▸ Excerpt:
---------------
Published June 2, 2009 in Movie Interviews
By Fred Topel | Image property of Universal Pictures
Land of the Lost Poster Land of the Lost
The new Land of the Lost updates the original show’s puppet and animated effects with high tech CGI. Director Brad Silberling has done his share of visual effects in Casper and Lemony Snicket’s A Series of Unfortunate Events, but Land of the Lost presented new challenges.

Brad Silberling Remakes Land of the Lost


“Honestly, the most daunting part of it was dealing with the Sleestak,” Silberling said. “That’s not even a joke because they’re so damn slow. I brought it on myself. I really wanted them to be suit performers. I didn’t want to just have them be CG beings. They were like Nascar cars. They had to pull in for pit stops. I mean, they’re blind, poor guys. They’re effectively blind. They’re on platform shoes, already they’re tall. It’s like wearing a wet suit indoors. They had to be hydrated. So, there were like two people for every Sleestak. imagine you’ve got a big set and you’re trying to keep a camera set-up going and then suddenly between takes this army of people come in pulling the eyes out, feeding it, and I had great sympathy to a point and then I was just like, “Oh my God!” That was the only daunting part, honestly. The rest of it, oddly enough, was really what got me excited. to me, the idea of really committing to this sort of adventure stakes with this absurd behavior in the middle of it was really fun to do and maybe more my sense of humor anyway.”

Land of the Lost becomes a Will Ferrell comedy with Ferrell playing Rick Marshall, Danny McBride as Will and Anna Friel as Holly. “The thing that Will and I talked about at the beginning, it’s funny, because I love tonal mixes and even this is not just our friend Judd [Apatow] going off and just making it. It’s an odd tonal mix. I mean, the films I’ve done in the past, I did a very small, intimate film that was a comedic drama, 10 Items or Less. Comedy is always built in somewhere but it’s never usually just sort of overt broad comedy. I would say, for the most part, domestic broad comedies have just not been of interest to me. They’re not cinematic enough. That’s why this is probably the closest you’ll see me get to that.”
---------------
▸ Excerpted records:
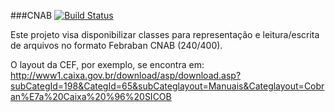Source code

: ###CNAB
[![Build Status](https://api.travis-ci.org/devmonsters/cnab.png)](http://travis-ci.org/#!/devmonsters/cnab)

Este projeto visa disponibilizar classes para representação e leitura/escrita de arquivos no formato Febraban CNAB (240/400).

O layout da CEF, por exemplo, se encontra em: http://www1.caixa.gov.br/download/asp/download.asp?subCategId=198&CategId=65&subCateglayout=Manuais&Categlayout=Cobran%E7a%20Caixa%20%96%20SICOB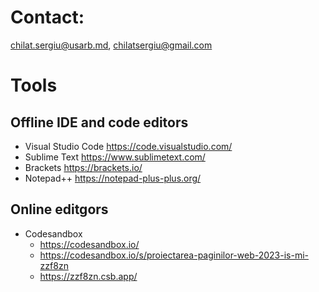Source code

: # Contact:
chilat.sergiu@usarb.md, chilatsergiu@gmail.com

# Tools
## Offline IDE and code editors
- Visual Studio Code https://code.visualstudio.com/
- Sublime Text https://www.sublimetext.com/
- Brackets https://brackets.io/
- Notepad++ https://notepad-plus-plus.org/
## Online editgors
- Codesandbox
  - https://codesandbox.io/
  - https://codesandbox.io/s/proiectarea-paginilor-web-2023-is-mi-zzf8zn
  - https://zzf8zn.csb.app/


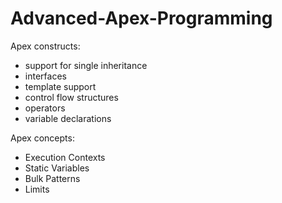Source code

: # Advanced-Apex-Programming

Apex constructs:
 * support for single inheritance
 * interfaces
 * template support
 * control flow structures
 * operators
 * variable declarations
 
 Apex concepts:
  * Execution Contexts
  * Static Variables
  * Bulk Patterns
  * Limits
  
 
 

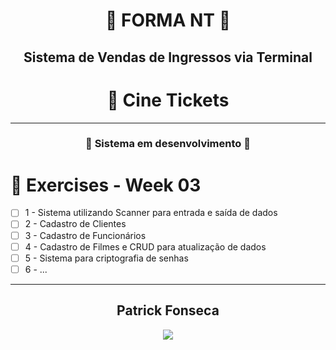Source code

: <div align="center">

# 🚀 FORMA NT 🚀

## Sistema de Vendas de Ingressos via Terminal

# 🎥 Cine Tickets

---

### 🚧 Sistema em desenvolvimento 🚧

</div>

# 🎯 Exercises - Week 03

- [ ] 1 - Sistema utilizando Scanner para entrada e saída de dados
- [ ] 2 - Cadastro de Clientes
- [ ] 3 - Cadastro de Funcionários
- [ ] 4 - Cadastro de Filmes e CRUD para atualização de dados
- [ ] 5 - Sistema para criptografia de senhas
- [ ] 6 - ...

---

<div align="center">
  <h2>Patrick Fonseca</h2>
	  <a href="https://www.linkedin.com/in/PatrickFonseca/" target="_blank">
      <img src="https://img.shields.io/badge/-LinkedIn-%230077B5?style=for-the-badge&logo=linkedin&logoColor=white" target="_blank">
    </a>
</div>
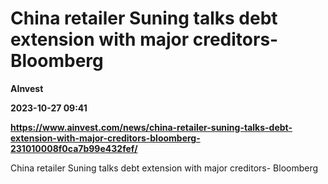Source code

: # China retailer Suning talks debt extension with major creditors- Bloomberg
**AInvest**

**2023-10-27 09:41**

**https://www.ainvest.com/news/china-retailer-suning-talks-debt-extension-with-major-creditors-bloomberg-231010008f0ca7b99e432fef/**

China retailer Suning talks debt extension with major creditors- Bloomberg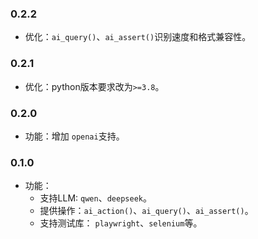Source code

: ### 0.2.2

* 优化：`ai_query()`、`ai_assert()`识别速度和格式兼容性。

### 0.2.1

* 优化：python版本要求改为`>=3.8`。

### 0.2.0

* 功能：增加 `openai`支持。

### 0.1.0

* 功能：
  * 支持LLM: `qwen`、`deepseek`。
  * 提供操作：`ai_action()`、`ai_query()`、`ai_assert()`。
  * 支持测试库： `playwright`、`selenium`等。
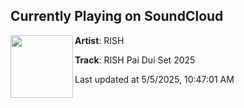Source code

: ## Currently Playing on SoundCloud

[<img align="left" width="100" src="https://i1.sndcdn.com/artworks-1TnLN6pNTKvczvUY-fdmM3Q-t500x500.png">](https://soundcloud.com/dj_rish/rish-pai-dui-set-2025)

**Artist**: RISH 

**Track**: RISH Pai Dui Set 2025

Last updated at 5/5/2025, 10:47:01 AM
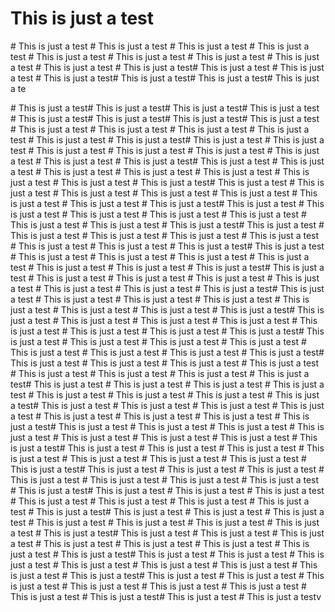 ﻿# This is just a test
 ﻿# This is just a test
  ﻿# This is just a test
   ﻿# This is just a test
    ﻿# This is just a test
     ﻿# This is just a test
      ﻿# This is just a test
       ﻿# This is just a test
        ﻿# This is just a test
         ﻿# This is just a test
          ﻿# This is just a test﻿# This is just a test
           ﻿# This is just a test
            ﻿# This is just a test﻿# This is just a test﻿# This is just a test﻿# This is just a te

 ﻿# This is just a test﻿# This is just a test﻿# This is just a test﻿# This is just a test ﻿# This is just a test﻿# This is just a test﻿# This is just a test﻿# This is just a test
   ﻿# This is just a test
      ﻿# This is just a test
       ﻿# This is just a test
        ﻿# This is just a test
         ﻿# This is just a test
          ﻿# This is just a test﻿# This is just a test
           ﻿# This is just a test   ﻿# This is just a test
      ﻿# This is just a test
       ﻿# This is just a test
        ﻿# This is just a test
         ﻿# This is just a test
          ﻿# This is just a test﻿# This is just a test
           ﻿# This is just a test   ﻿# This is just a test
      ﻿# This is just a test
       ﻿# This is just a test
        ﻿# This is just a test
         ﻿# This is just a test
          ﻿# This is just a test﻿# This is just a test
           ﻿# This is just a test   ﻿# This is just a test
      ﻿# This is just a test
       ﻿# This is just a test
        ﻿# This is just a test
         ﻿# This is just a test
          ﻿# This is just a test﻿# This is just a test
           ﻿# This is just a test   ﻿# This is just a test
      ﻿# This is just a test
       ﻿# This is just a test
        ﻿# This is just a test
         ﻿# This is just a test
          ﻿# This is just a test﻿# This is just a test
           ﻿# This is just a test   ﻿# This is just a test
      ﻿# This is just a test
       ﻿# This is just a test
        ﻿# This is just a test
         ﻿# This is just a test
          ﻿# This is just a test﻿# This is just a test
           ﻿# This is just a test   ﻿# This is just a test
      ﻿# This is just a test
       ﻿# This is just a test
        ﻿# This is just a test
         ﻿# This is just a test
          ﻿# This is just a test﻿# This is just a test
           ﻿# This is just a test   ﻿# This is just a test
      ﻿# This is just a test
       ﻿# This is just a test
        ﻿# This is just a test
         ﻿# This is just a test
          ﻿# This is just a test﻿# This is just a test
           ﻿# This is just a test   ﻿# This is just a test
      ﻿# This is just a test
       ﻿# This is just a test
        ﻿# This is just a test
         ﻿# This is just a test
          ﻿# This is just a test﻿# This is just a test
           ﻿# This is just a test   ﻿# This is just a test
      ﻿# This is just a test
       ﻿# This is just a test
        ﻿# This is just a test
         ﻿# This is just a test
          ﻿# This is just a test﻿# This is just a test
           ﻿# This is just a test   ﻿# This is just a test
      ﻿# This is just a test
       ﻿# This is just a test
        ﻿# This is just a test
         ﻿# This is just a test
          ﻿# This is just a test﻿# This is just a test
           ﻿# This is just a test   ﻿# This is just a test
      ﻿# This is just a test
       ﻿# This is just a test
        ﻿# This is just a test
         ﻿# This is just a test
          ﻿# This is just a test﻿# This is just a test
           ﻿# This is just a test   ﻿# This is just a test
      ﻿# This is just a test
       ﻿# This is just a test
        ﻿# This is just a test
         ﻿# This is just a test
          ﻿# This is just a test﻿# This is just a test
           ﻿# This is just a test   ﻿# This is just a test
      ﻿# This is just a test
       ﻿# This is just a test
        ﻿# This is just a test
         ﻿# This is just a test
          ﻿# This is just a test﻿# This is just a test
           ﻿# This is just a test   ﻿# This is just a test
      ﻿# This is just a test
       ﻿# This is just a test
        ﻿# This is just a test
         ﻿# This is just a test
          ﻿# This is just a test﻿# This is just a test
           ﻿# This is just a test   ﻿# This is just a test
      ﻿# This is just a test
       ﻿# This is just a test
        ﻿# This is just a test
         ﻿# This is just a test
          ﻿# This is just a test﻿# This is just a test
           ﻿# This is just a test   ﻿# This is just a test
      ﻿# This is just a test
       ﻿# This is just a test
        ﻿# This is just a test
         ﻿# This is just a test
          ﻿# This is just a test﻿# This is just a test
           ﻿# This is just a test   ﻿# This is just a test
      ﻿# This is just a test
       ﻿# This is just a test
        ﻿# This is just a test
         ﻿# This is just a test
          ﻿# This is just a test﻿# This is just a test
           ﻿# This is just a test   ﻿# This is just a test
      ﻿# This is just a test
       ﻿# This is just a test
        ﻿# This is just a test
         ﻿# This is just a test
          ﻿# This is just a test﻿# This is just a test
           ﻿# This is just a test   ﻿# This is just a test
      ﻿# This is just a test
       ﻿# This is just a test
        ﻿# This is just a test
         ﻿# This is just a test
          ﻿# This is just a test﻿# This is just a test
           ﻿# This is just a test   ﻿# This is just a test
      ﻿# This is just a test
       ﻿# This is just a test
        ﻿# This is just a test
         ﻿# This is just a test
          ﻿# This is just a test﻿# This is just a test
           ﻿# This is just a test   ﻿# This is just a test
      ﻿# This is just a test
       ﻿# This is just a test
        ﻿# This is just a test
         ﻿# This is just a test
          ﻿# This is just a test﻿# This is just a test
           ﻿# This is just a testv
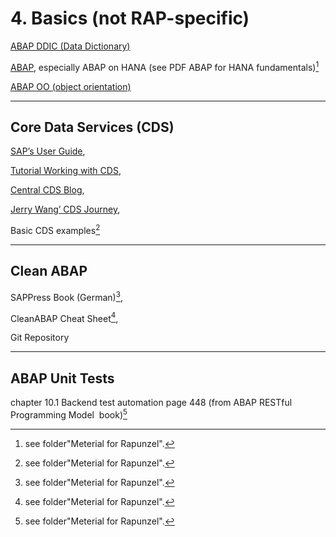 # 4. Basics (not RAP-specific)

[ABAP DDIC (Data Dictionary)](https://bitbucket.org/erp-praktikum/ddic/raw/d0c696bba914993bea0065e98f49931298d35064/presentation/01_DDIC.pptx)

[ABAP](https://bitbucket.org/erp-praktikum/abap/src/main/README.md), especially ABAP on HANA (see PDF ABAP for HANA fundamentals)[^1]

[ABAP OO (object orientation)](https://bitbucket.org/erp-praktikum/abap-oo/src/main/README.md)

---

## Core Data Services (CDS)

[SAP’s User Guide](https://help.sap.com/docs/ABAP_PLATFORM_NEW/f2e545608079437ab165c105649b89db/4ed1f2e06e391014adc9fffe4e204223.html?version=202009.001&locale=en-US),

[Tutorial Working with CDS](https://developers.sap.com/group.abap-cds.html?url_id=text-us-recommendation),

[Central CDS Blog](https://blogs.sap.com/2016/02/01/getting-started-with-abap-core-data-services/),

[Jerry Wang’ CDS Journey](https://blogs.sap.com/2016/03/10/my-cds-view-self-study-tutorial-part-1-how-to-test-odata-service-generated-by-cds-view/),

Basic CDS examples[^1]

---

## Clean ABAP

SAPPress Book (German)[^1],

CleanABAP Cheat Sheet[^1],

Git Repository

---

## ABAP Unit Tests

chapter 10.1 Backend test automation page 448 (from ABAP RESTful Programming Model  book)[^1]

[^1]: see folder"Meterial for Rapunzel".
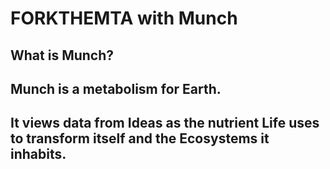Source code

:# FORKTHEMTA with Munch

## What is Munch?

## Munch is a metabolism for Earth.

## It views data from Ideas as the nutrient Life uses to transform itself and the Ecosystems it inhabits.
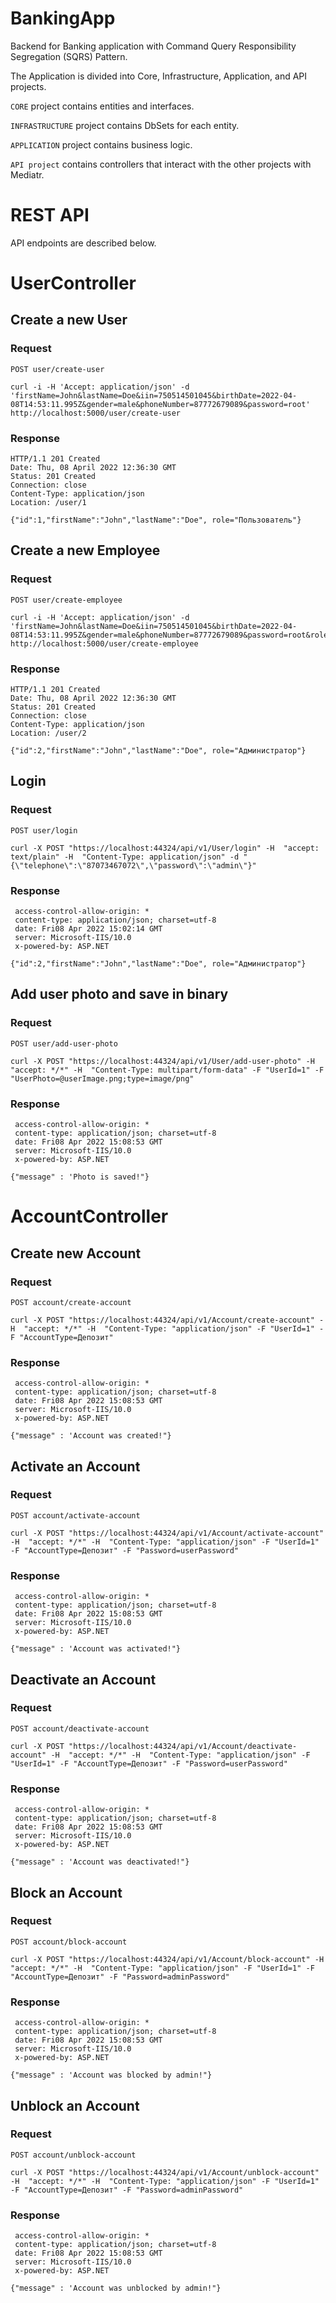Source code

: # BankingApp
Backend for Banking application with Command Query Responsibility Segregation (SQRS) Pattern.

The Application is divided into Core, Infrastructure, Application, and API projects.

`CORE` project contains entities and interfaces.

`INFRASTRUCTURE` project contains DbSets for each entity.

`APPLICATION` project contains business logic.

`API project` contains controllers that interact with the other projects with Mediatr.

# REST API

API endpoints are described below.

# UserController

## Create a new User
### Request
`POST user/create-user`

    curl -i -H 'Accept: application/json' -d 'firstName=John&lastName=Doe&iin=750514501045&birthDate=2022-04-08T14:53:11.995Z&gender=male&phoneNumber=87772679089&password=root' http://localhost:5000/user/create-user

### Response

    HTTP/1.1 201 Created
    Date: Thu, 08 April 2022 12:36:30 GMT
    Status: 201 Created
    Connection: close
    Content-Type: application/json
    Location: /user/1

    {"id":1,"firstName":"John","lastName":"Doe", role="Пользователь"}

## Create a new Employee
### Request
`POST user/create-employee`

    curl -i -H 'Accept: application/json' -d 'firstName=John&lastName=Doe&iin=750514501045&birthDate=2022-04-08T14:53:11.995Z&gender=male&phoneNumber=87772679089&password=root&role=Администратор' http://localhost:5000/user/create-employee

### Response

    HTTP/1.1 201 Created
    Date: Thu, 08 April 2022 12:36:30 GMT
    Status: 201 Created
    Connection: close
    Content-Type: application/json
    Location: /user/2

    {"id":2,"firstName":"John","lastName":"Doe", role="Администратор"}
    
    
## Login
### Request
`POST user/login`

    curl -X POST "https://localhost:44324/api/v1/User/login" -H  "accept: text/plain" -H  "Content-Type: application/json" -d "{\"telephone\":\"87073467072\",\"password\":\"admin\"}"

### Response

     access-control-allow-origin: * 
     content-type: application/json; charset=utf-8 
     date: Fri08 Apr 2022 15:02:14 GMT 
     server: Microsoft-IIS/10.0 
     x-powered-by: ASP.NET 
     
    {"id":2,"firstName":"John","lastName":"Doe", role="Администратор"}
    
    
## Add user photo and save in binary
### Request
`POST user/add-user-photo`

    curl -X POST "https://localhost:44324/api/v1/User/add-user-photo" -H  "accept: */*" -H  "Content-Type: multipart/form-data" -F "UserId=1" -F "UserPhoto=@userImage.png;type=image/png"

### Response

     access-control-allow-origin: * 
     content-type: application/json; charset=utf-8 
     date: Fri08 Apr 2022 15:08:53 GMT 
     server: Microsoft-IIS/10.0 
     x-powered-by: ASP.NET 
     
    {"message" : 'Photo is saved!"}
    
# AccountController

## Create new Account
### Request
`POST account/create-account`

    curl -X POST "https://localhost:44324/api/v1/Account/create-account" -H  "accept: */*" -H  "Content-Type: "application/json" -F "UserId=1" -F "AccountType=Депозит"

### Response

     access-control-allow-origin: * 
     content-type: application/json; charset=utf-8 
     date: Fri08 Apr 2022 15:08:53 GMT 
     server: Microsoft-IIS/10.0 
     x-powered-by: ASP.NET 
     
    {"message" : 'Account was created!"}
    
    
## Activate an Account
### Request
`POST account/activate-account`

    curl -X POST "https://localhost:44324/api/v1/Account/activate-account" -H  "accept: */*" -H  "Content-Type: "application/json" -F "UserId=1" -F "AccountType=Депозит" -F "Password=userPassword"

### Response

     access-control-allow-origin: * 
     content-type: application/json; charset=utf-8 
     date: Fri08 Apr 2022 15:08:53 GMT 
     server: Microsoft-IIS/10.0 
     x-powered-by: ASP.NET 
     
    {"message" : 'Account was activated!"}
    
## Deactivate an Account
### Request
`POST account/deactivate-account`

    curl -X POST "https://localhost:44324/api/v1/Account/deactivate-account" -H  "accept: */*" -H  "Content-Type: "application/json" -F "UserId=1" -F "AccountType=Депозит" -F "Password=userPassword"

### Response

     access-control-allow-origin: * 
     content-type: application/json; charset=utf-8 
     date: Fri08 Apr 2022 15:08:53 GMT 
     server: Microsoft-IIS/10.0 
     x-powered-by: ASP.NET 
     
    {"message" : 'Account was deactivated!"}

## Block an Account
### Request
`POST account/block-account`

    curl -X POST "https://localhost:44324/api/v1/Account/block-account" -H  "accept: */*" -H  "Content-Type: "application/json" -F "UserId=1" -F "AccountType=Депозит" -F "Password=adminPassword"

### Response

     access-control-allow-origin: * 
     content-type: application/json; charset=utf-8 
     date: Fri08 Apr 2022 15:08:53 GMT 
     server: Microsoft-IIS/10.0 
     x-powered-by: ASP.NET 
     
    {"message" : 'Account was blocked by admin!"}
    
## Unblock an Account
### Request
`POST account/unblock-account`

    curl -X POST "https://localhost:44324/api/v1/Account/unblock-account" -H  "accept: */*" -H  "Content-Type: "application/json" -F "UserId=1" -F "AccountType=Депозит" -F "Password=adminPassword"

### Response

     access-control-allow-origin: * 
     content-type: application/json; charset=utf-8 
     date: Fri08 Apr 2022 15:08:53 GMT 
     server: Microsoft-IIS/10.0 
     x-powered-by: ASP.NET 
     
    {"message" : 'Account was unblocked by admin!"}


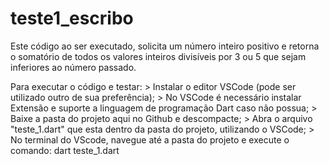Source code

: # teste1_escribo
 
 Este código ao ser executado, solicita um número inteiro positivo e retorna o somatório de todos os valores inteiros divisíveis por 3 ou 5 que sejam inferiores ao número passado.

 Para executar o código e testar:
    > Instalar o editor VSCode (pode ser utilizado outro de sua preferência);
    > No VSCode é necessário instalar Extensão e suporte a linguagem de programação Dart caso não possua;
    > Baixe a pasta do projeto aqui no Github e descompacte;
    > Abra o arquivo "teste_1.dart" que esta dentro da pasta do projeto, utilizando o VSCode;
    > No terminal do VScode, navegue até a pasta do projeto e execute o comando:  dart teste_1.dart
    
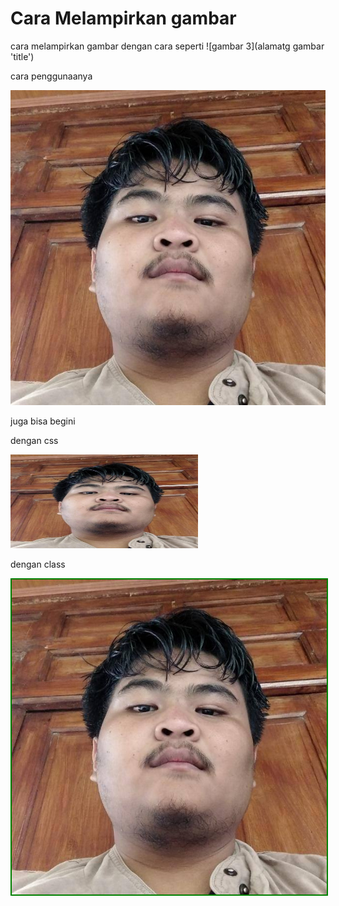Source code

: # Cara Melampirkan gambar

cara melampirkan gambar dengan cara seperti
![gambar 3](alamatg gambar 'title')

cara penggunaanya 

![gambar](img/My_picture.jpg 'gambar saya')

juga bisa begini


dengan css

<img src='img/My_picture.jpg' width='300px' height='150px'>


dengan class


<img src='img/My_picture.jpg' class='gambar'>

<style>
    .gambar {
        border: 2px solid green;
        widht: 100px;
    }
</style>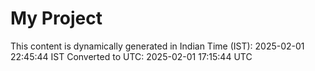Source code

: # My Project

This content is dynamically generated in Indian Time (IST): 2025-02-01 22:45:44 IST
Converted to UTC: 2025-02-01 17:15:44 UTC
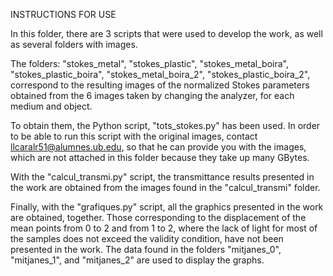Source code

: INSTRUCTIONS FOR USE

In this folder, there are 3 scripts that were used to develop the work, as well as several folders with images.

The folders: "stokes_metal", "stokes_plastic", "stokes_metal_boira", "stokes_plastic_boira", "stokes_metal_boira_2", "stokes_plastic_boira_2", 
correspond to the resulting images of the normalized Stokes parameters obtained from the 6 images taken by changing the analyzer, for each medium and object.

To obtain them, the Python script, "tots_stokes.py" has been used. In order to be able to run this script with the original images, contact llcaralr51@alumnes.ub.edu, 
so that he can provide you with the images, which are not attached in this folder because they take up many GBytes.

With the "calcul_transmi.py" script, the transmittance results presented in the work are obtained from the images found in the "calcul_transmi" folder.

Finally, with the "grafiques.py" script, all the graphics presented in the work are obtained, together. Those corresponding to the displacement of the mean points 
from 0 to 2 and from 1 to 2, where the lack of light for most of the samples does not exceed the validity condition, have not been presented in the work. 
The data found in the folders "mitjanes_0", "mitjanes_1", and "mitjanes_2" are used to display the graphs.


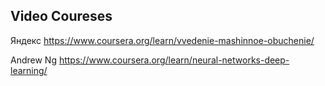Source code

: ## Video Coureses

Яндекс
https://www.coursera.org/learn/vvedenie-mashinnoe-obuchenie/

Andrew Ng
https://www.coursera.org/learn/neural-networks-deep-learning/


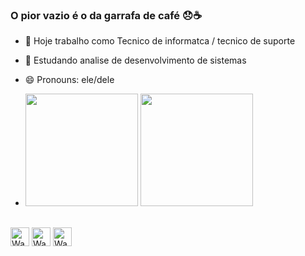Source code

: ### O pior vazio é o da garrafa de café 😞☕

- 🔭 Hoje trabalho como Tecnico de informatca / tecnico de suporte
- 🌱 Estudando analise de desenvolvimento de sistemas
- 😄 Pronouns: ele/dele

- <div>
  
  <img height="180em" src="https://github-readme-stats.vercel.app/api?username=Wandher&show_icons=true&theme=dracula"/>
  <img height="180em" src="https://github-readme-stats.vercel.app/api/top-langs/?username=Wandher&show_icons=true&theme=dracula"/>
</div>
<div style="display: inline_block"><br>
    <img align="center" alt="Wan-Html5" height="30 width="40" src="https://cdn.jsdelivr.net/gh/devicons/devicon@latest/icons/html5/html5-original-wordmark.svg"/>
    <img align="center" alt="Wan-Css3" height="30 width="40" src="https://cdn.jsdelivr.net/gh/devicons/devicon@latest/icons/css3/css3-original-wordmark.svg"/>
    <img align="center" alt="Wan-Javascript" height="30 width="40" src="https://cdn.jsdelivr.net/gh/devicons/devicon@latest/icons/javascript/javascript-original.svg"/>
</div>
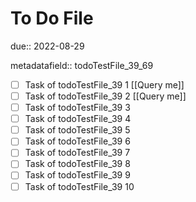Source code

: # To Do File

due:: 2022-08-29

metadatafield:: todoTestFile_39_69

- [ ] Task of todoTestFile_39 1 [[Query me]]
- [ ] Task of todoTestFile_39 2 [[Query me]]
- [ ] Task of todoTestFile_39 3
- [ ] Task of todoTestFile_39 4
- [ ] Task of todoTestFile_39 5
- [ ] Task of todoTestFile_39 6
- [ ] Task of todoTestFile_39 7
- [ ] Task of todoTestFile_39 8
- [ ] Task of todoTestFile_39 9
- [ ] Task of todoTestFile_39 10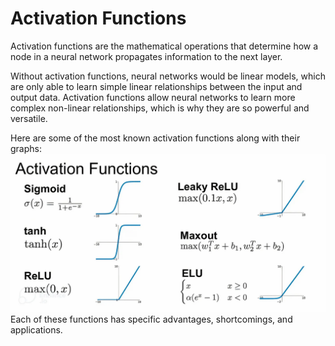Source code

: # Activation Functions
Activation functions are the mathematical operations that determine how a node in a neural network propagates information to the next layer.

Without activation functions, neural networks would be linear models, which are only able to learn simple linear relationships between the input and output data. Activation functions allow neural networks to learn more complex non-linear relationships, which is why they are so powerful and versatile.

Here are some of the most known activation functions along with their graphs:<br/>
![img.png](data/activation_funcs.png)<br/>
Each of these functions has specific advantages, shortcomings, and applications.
---------------
▸ What you need to do:
**a.** In the interview, which film does Silberling call a very small, intimate comedic drama?
**b.** Return the interview passage from "Published June 2, 2009" to "presented new challenges." word for word.
Work from the interview text alone, not from the material.

▸ Task responses:
**a.** 10 Items or Less

**b.**
Published June 2, 2009 in Movie Interviews
By Fred Topel | Image property of Universal Pictures
Land of the Lost Poster Land of the Lost
The new Land of the Lost updates the original show’s puppet and animated effects with high tech CGI. Director Brad Silberling has done his share of visual effects in Casper and Lemony Snicket’s A Series of Unfortunate Events, but Land of the Lost presented new challenges.